Data extracts:
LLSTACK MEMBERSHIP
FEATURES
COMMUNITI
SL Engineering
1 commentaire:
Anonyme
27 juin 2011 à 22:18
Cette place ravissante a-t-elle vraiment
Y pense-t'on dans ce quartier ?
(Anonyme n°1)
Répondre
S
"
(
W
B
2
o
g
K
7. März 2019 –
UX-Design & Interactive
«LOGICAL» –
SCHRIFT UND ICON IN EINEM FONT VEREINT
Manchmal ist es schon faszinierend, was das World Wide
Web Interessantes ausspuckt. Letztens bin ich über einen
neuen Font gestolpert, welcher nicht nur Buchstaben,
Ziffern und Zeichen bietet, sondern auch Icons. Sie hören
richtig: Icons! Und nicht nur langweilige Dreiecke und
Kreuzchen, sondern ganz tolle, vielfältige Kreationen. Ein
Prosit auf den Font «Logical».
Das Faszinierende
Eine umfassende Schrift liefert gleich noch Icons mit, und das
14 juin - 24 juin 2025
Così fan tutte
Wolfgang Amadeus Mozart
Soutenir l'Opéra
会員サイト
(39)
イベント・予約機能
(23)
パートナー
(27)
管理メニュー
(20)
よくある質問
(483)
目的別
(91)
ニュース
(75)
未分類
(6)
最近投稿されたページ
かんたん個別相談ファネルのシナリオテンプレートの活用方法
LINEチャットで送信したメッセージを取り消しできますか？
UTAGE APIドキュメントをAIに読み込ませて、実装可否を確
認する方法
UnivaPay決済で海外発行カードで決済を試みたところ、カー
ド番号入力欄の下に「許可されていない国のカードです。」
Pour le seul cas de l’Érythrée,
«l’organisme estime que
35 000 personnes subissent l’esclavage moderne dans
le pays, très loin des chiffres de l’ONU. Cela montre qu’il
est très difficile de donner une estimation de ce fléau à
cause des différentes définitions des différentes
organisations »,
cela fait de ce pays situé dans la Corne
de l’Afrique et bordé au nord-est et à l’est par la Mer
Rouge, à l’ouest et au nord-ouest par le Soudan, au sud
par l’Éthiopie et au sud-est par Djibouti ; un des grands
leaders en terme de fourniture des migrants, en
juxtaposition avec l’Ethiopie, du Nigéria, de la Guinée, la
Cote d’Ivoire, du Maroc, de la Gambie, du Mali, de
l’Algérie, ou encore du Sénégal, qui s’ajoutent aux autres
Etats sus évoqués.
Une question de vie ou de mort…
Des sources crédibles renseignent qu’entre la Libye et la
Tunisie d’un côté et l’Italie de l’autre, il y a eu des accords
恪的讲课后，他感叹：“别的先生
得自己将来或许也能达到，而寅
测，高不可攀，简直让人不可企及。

Work item: Find each line of the records that contains the word "sondern", and copy those lines.

Exercise result:
Ziffern und Zeichen bietet, sondern auch Icons. Sie hören
Kreuzchen, sondern ganz tolle, vielfältige Kreationen. Ein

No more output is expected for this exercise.